The principal difference between centre left and centre right is essentially more free lunches versus fewer ones.

The predominant thinking among the ruling elite is that problems can be solved by leaders with superior intellect and overwhelming logic, and who are properly trained, like themselves.

In France, these graduates of grande ecoles plan for the country. They decide how many doctors must be trained at universities, what textbooks children must study and how many should enter universities. Advancement of knowledge is mostly through examinations. Those who make it to the top are assured of their ability to know the right answers.

Pre-dating Hong Kong's Financial Secretary Antony Leung Kam-chung by a century, members of the French elite have never doubted their ability as "market enablers" who can give the market the right kick to send it higher. The end result is that France has the largest government share in gross domestic product of all major western economies and one of the least efficient economies. Worse, mixing political and economic powers, like in China, has been the path to corruption which has tainted both sides.

France's many problems are now structural. Too many interest groups: unions (even in universities), government bureaucracies (also unionised), the ruling elite themselves and the salaried workers - blue- and white-collar - have benefited from heavy-handed state policies. Only the outsiders - the new job seekers, immigrants and the entrepreneurial - know the French way is not necessarily the best way. But the obstacles to change are formidable.

Left-wing voters realise there is something wrong with the economic structure. But the generous redistribution policies in place are what they traditionally sought. Will they throw their weight behind Mr Chirac to allow the right to restructure France to become more competitive, even if that means dismantling many of their favourite programmes?

Or will they revert to form to select their own representatives and force another cohabitation government to stand up against moves to dismantle "free lunch" programmes?

If Mr Chirac were deprived of a majority, would he seek an alliance with the extreme right to avoid another cohabitation with the left?

In the best of worlds, supporters of the left will hold their nose, wear their gloves and vote to give Mr Chirac a parliamentary majority to enable him to push through reform measures to restructure the economy.

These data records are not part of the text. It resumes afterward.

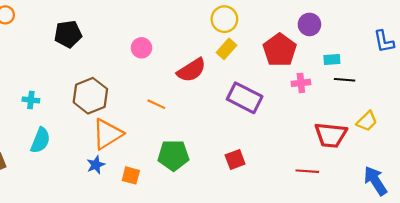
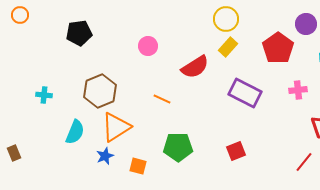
pink cross: (301, 83) -> (298, 90), moved
cyan semicircle: (40, 140) -> (75, 132), moved
red line: (307, 171) -> (304, 162), turned -55

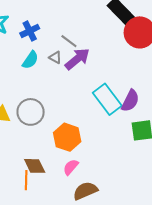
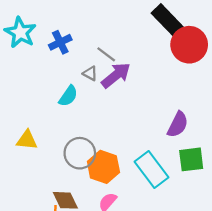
cyan semicircle: (30, 60) -> (68, 96), moved
cyan rectangle: (107, 99) -> (152, 170), moved
gray circle: (31, 112) -> (80, 153), moved

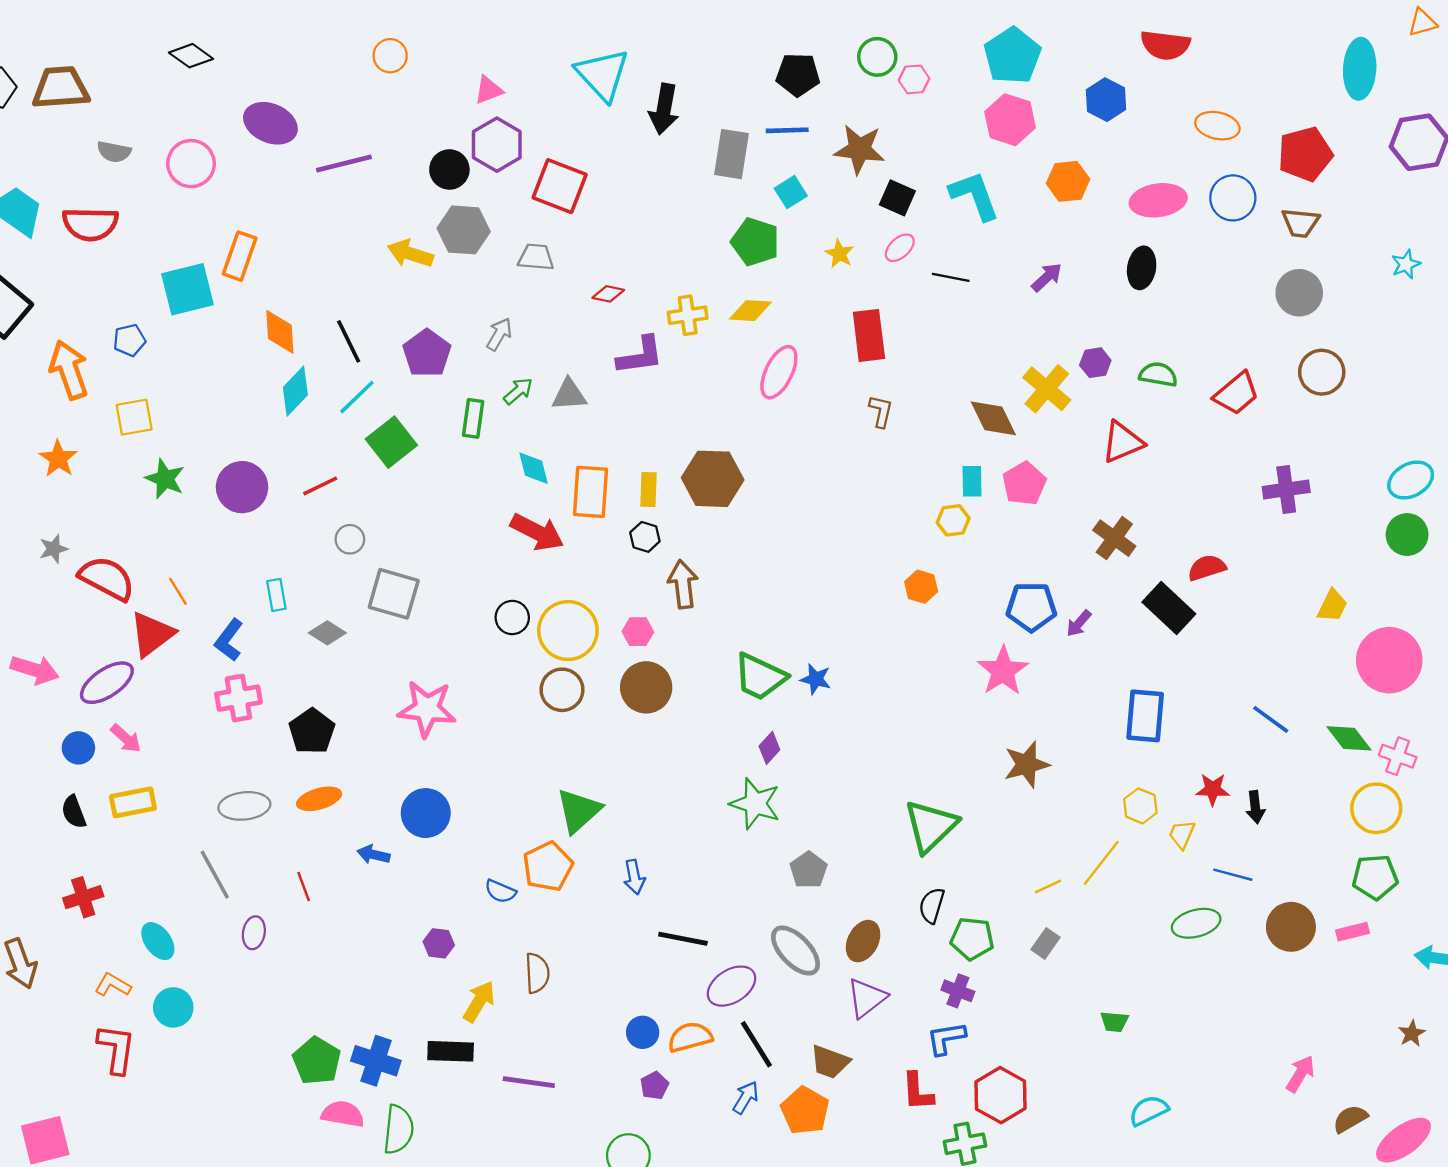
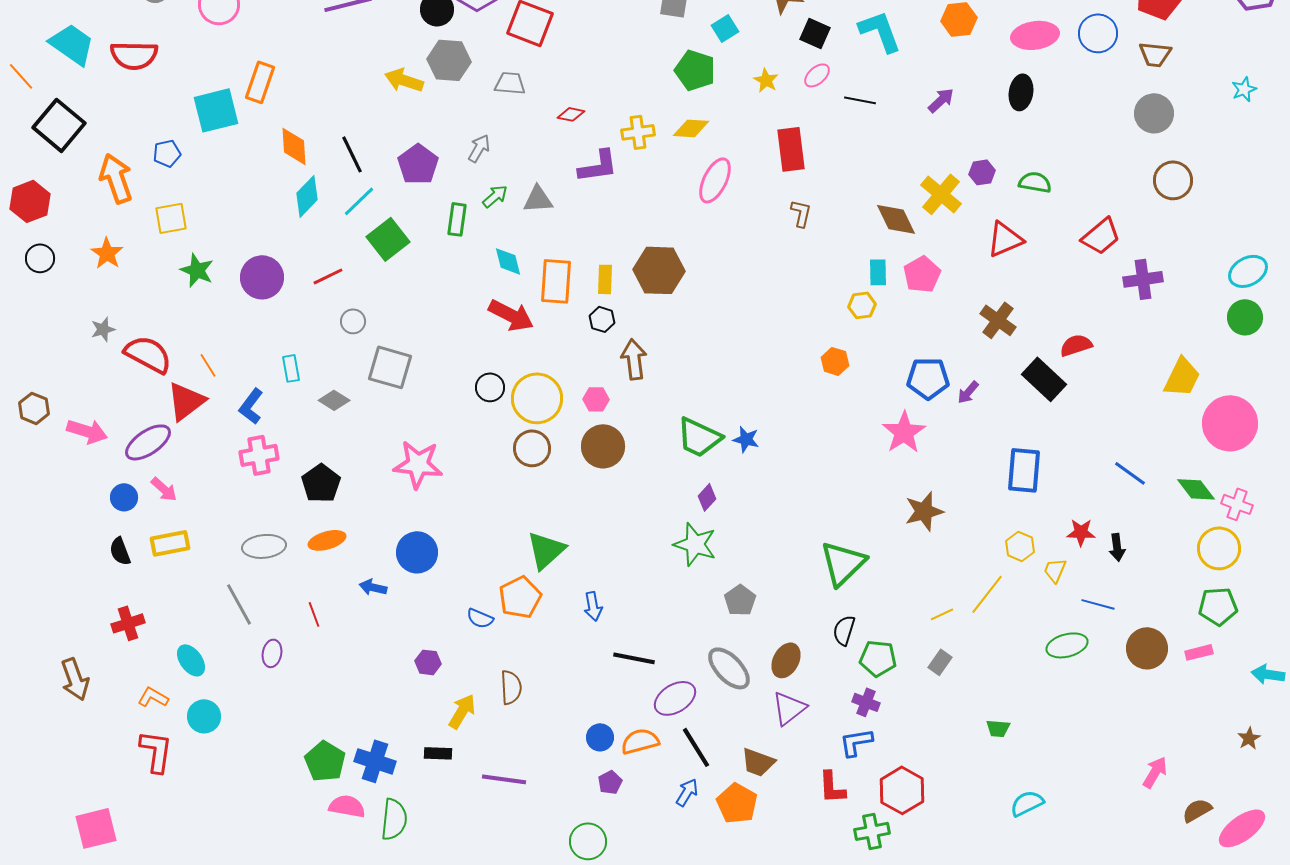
red trapezoid: (1236, 393) -> (1101, 236), moved
yellow trapezoid: (1332, 606) -> (1182, 377), size x1.4
black rectangle: (451, 1051) -> (438, 753), size x0.7

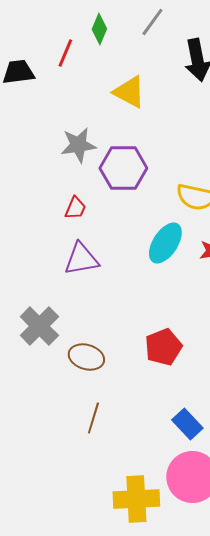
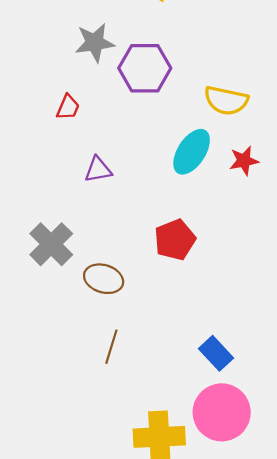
red trapezoid: (75, 208) -> (68, 107), moved
purple triangle: (81, 259) -> (98, 170), size x0.7
red pentagon: (163, 347) -> (175, 240), moved

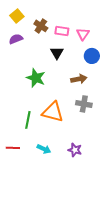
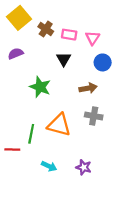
yellow square: (17, 16) -> (19, 18), size x1.5
purple semicircle: (16, 39) -> (16, 54), moved
red line: (13, 148) -> (12, 149), moved

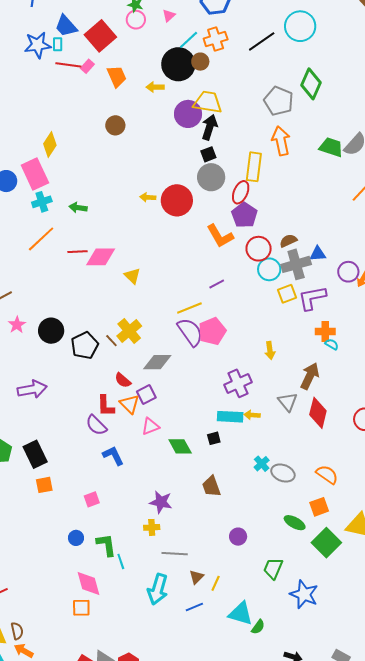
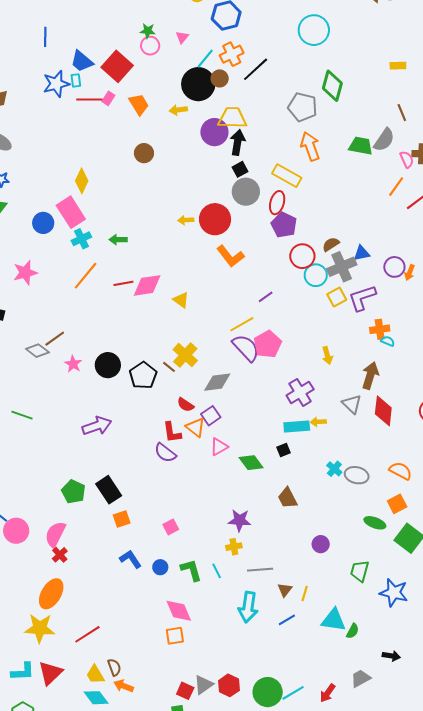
black line: (262, 41) -> (256, 69), moved
yellow rectangle: (254, 167) -> (287, 176), turned -60
orange L-shape: (220, 236) -> (230, 256), moved
blue L-shape: (113, 456) -> (130, 559), moved
cyan line: (121, 561) -> (217, 571), moved

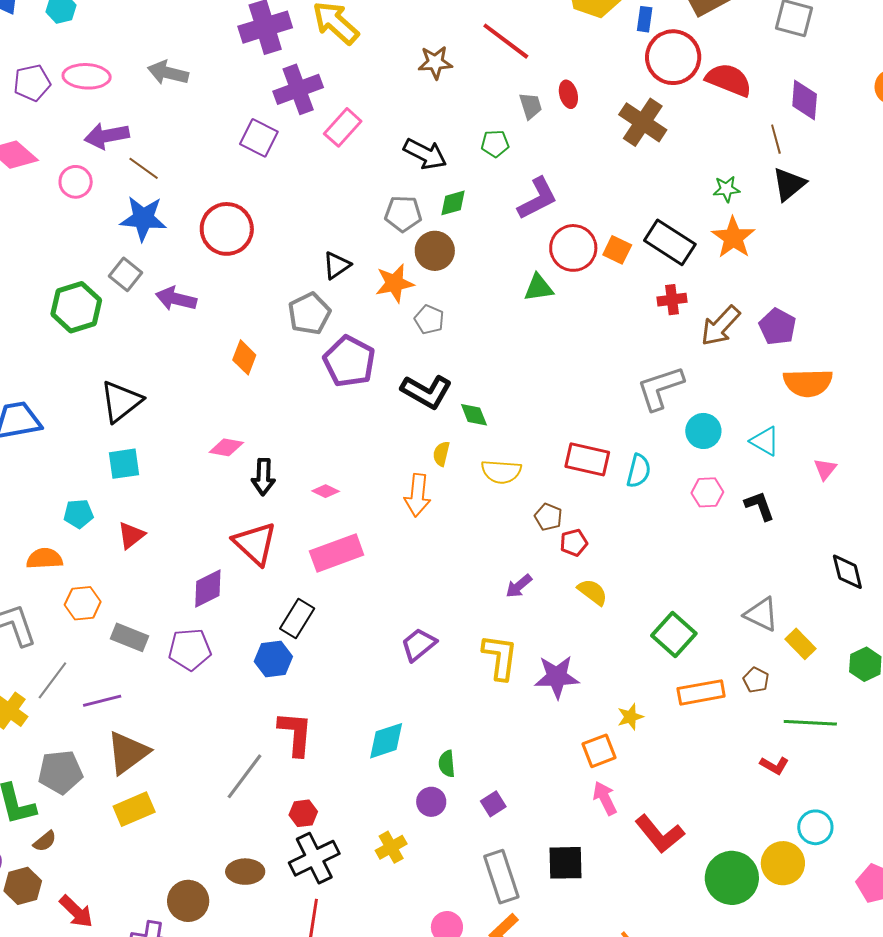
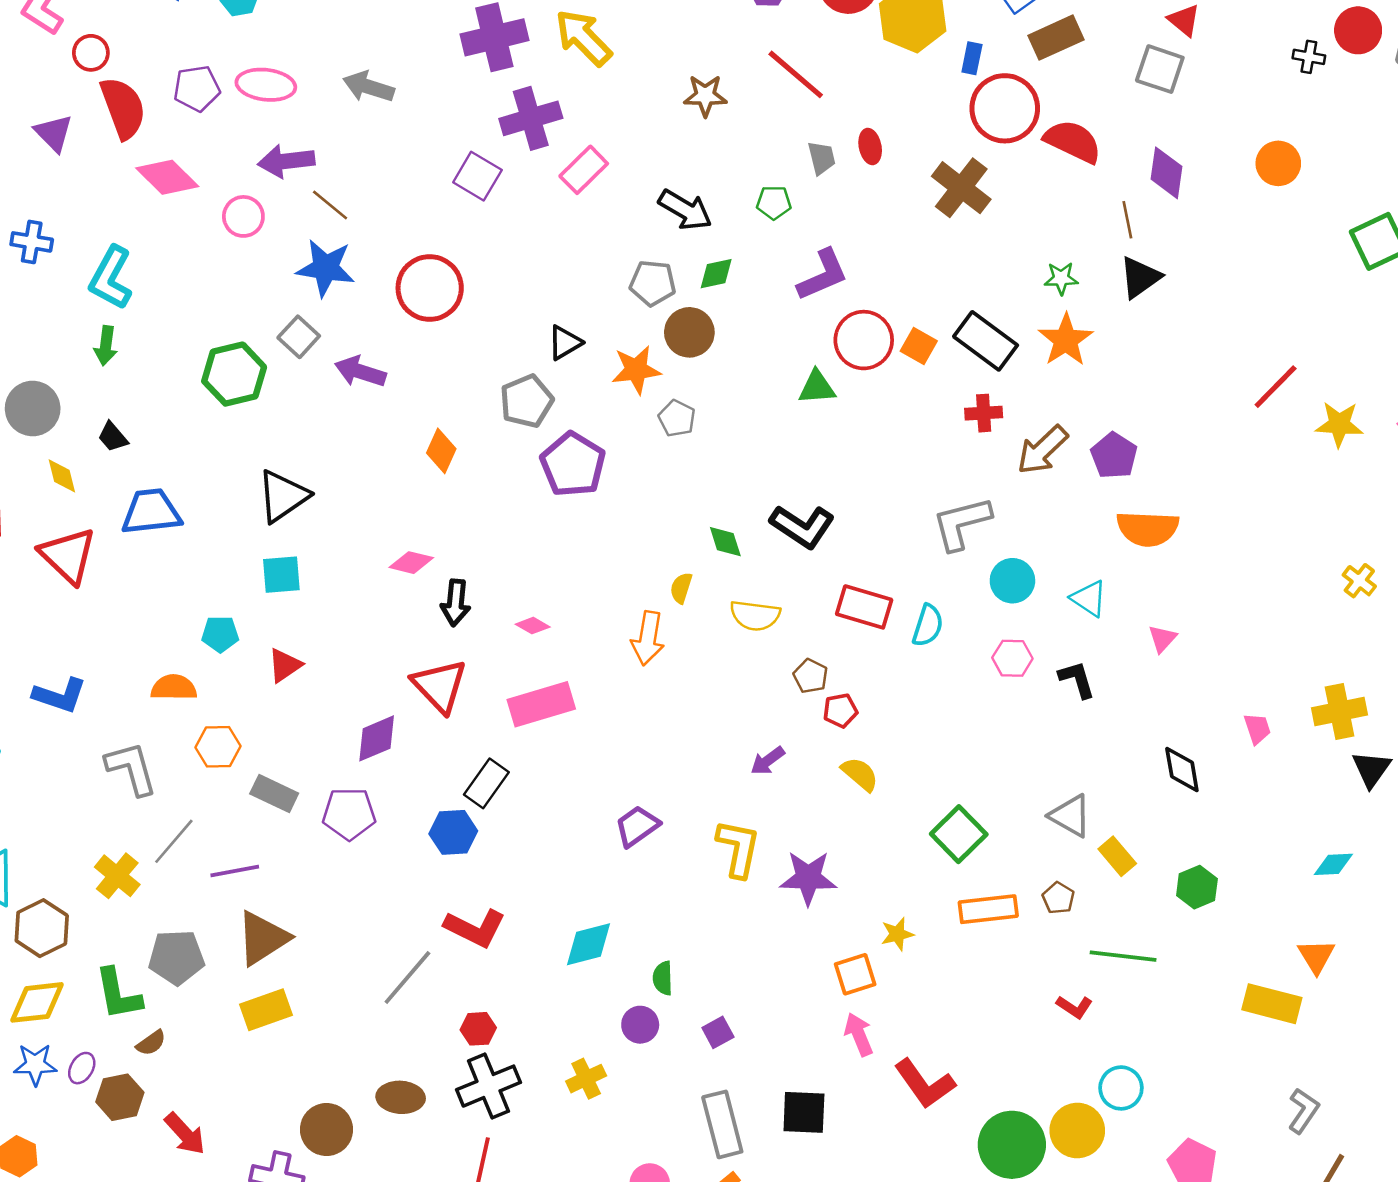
black L-shape: (426, 392) -> (802, 526), moved
red L-shape: (295, 734) -> (475, 928), turned 108

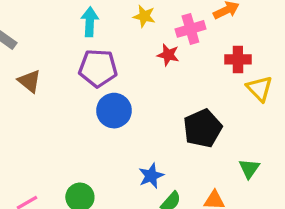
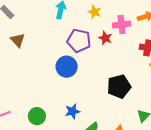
purple pentagon: (98, 68) -> (79, 41), moved
blue star: (151, 176) -> (72, 111), moved

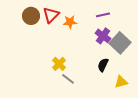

Such a hypothetical outcome makes a few heroic assumptions about French politics. Nothing so far has indicated that those on the left are ready to abandon their ideological bent. Nor is there evidence that the ruling elite truly believes the market is a better "enabler" than itself.

A still bigger assumption is that the unions and subsidised agricultural sector will abandon their familiar tactic of paralysing strikes and embrace market forces.

Next month's election will mark a critical moment for France: will it be business as usual, ensuring continued decline, or a new beginning to regain the glory that was France?

Sin-ming Shaw teaches at the American University of Paris smshaw@shaw.com.hk

In Sin-ming Shaw's article on the French presidential elections published on Saturday, it was stated that Jacques Chirac and Lionel Jospin were graduates of the Ecole Normale Superieur. They were actually educated at the Ecole Nationale d'Administration. The mistake was due to a sub-editing error.